センターを飾れなかったのは残念だけど、仕方がない。着替えておこう。
「はい、ネイチャ成敗されましたー」
「ネイチャも強かったよ!」
「……ん。ありがと、ターボ」
「ええ。いい走りでした。惜しい結果ではありましたが……」
「ねー。それねー。三着に入ってれば踊れたのにねー」
私、ナイスネイチャさんは四着。あえなくダンス圏外となりましたとさ。
まぁ、掲示板には載ったし。晴れ舞台の結果としては悪くはないんだけどさ……。
勝ちたかったよ、普通にね。
「まだ次があります、頑張っていきましょう。ナイスネイチャさん」
「はいはい」
トレーナーも元気づけようと励ましてくれるけど、うん……さすがに今日中には立て直せないメンタルですわ。

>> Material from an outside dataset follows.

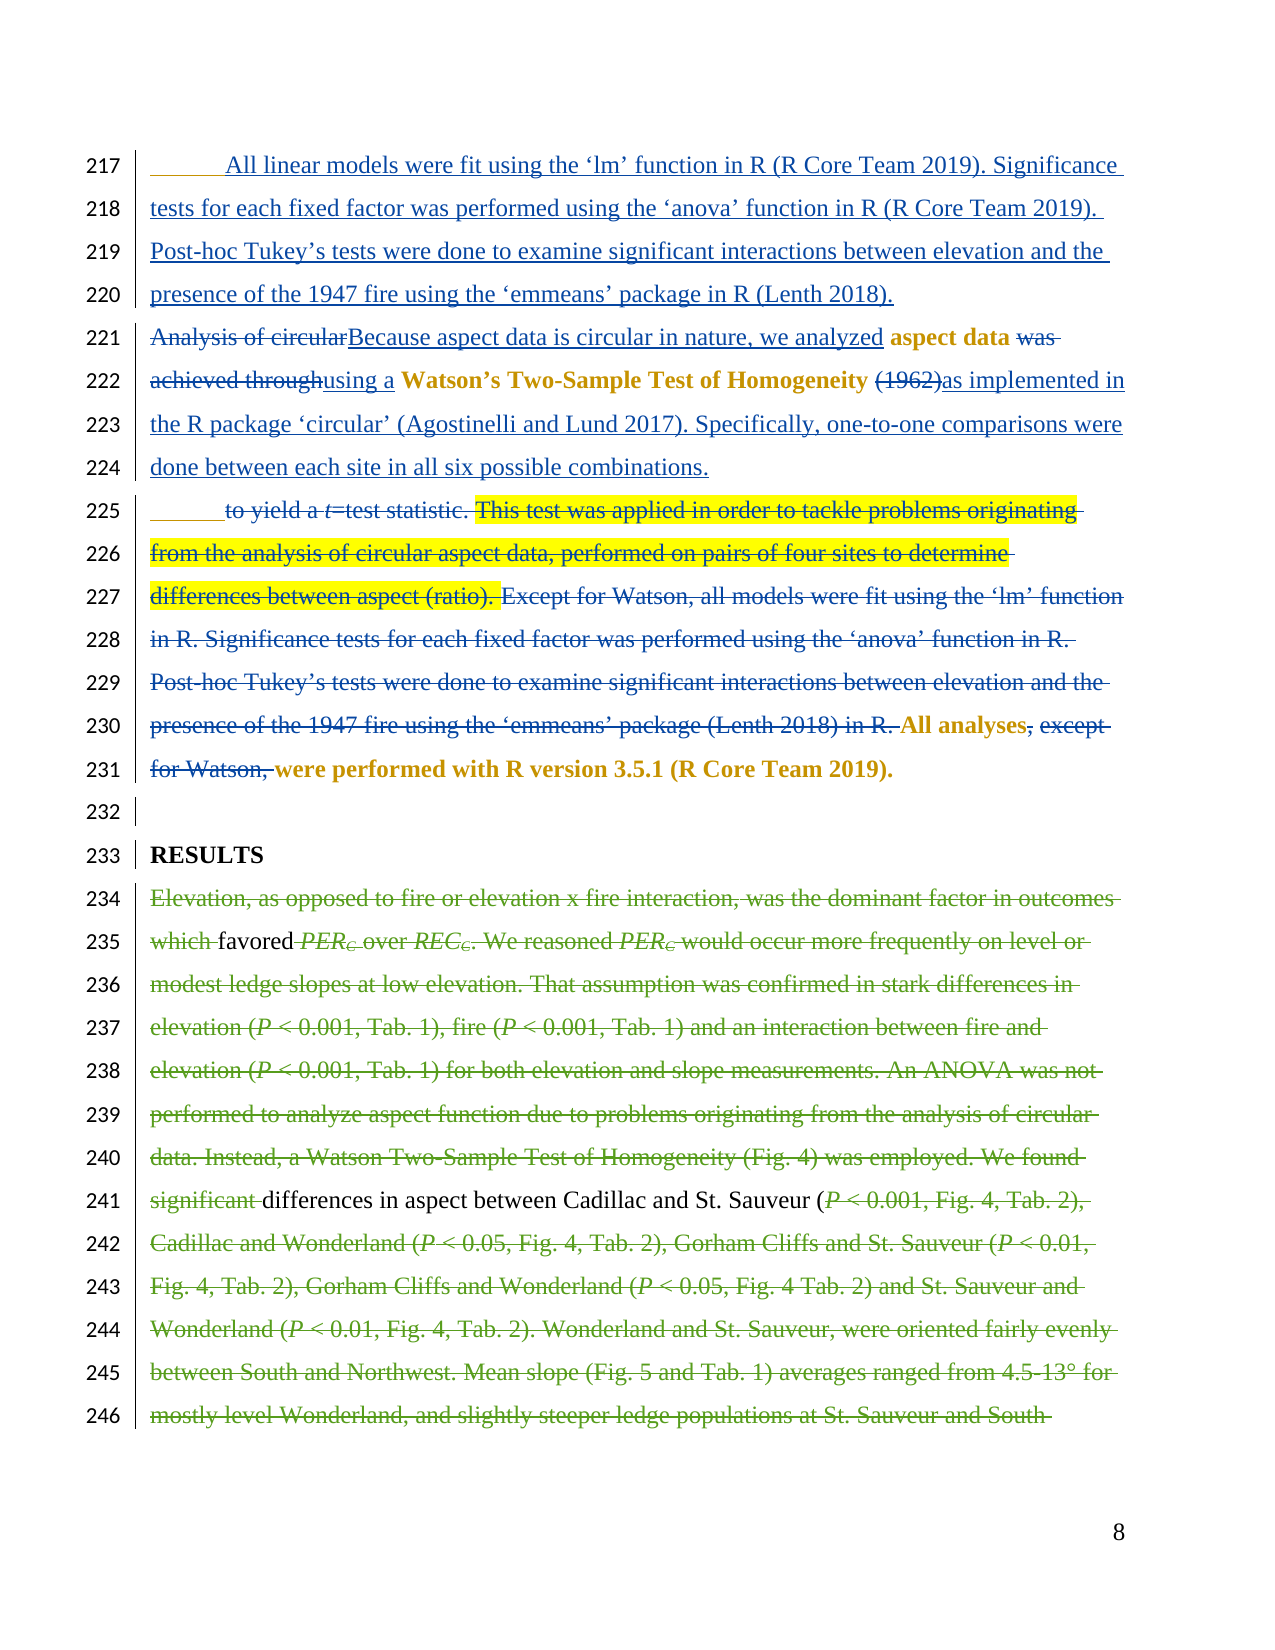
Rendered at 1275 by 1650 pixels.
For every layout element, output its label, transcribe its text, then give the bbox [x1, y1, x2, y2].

text aspect data Watson’s Two-Sample Test of Homogeneity [150, 322, 1125, 481]
text RESULTS [150, 840, 1125, 869]
text All analyses were performed with R version 3.5.1 (R Core Team 2019). [150, 495, 1125, 782]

今日のところはずっとレース内容が頭の中をぐるぐるして、一人反省会状態になりますんでね……。
切り替えもそう早くできるわけじゃあないんですよ……。
「あっ! ライブ始まる! おのれトウカイテイオー……次のダービーはターボが勝ってやるからなぁ……!」
「次のダービー……トウカイテイオーは出ませんよ?」
「出す!」
「ええ……」
満員の観客。神々しいライトにステージが照らされて、今日の主役たちが踊り始める。
ウイニングライブ。勝者に許された歌と踊り。
……ははは。やっぱりテイオーの歌は上手いなぁ。ああいうのをみると本当、ああいう場所にふさわしいんだって思……。
……。
……あ?
「テイオー?」
「? どうか、しましたか」
ステージ上で踊るトウカイテイオーに違和感を覚える。
いや、違和感というよりは……これは。
なんで。いや。そんな、嘘でしょ。
「なんで、“それ”、杖にしてるの……」
「……?」
トウカイテイオーは控えめに踊り、それを補うように激しく謳っていた。
まるでマイクスタンドを杖代わりに、自分の片脚を庇うかのように。